Именно такую, крайне нелестную характеристику дают, как будто сговорившись, своим согражданам-«люмпен-пролетариям» сами античные классики. В том числе и люди вроде Цицерона, слишком часто использовавшие, (в реальной жизни), столь осуждаемые ими (в своих высокоморальных и назидательных сочинениях) качества «человеческого сусла» в своих собственных целях, и позволявших себе тем больше (и главное — безнаказаннее) презирать обманываемых ими голодранцев, чем легче те позволяли себя обманывать.
Конечно, все упреки, брошенные античными авторами римскому плебсу, были справедливы. Однако это — лишь одна сторона медали (у которой их, как всем известно, две). Сегодня мы знаем, что мы, в сущности, ничего не знаем («респект и уважуха» мудрому Сократу!). В эпоху Цезаря, как и во все прочие эпохи, хвалебный глас сладкозвучных гимнографов и мифотворцев, как и грифель (или, как сказал бы римлянин на нашем месте — «стиль») анналистов, в равной степени не удостаивают своего внимания «навоз истории», воспевая лишь героев и царей, гордо возвышающихся над серой массою презренного простонародья, радовавшейся возможности перехватить где-нибудь лишний асс.
А если не асс, то любую другую монету, римскую или же чужеземную. Обменять последнюю на римскую всегда можно было у менялы — представителя профессии, распространенной в «Вечном Городе» не меньше, чем профессия ростовщика. Римские легионы покорили многие страны, и отовсюду стекались в Рим награбленные римлянами деньги. Чтобы обменять эти монеты на медные римские ассы или серебряные сестерции, приходилось обращаться к людям, знающим цену монет — к менялам. В лавках или на уличных лотках менял обмен, разумеется, производился так, что хозяин никогда не оставался в накладе. Да и могло ли быть иначе? «Приходи, прибыль!»…
Асс с изображением двуликого Януса на аверсе и ростры — на реверсе
Вне всякого сомнения, в эпоху затянувшейся на целое столетие агонии Римской республики, плебс был скопищем неуверенных в своем завтрашнем дне деклассированных элементов. Эти жалкие людишки вообще не трудились (или трудились в очень редких случаях), хотя всегда хотели есть.

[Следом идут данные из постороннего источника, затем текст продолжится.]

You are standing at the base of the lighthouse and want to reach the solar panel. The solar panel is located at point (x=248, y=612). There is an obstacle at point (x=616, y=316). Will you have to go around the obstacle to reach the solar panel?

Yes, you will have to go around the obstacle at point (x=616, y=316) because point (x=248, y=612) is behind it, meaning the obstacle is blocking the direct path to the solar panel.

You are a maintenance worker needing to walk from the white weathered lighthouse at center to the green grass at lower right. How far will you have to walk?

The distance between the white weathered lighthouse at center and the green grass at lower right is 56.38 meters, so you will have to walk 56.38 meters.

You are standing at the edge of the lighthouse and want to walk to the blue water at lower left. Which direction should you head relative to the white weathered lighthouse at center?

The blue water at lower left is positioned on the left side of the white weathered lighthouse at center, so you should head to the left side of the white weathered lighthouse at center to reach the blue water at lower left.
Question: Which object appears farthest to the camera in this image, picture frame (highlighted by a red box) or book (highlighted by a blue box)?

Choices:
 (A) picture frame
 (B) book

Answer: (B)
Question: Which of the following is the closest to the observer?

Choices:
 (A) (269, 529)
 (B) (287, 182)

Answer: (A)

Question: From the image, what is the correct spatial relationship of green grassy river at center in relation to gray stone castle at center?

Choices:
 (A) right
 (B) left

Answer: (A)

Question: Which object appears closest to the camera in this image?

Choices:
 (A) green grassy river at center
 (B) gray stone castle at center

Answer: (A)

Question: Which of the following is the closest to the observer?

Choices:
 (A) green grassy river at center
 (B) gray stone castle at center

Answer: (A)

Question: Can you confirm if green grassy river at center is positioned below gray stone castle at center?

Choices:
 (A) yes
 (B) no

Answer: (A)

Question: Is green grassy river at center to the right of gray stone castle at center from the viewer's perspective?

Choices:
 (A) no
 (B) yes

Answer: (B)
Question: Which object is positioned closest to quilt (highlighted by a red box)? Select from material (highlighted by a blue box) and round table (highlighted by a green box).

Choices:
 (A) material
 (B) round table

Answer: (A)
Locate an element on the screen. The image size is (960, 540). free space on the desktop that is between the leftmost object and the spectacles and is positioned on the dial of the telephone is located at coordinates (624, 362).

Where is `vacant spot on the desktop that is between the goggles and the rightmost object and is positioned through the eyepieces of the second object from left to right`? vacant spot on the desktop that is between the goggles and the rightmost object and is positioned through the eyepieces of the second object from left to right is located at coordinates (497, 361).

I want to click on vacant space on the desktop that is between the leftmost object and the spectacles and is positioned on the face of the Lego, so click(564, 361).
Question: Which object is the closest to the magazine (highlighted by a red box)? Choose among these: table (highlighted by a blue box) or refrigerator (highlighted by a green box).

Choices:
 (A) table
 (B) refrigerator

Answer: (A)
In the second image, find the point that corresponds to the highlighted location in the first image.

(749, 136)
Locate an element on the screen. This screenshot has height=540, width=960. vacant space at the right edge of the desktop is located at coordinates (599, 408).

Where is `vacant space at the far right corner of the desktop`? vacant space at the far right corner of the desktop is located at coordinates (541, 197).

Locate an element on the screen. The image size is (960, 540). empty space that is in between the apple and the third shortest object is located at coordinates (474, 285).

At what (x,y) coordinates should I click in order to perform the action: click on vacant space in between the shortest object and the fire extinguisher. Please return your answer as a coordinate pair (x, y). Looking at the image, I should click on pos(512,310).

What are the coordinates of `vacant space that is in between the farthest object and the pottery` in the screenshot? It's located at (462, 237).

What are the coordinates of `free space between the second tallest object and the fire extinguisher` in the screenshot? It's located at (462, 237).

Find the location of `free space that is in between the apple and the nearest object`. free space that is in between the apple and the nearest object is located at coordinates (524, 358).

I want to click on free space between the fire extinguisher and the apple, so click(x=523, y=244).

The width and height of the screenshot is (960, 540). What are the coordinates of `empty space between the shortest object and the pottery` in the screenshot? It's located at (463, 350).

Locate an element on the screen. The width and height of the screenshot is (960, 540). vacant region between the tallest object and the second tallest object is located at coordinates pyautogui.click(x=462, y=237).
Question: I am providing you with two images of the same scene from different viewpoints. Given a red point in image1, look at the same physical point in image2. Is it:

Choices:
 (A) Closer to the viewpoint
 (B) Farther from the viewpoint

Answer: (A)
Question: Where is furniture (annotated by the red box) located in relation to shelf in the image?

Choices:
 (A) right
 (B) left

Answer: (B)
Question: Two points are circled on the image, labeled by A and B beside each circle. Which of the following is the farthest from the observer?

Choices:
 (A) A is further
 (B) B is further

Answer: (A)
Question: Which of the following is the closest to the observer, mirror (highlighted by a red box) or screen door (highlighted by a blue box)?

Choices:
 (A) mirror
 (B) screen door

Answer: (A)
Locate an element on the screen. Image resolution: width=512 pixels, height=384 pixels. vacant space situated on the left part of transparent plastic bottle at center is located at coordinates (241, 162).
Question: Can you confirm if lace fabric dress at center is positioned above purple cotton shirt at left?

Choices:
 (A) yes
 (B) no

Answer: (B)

Неужели лишь в силу присущей им порочной лености? Не думаю. Ведь у них отняли возможность трудиться. Как уже говорилось выше, массовый импорт рабской рабочей силы (главным образом — военнопленных) лишил подавляющее большинство свободных ремесленников возможности заниматься своими ремеслами, дав в то же время владельцам латифундий возможность отнимать землю у свободных мелких земледельцев, поскольку обработка земли с помощью «говорящих орудий» была, в условиях постоянного притока таковых извне, рациональней и, главное, дешевле. Римский мелкий земледелец, уходивший на войну, чтобы ценой своих крови и пота, сделать Рим «мировой» державой, по возвращении к родным пенатам узнавал, что его землица продана или отдана в залог богатому, могущественному соседу-латифундисту. И что те «варвары», которых он, свободный мелкий земледелец, в свою бытность доблестным легионером, победил на поле брани во Фракии, Африке или Азии теперь, обращенные (с его, свободного мелкого земледельца, мобилизованного в «несокрушимую и легендарную» римскую армию, помощью) в рабов, обрабатывают его бывшую пашенку…Что же должен был теперь делать этот почтенный земледелец — «illе agricola honеstus» — в столь печальной для себя ситуации? Котомку за плечи — и в Город на Тибре…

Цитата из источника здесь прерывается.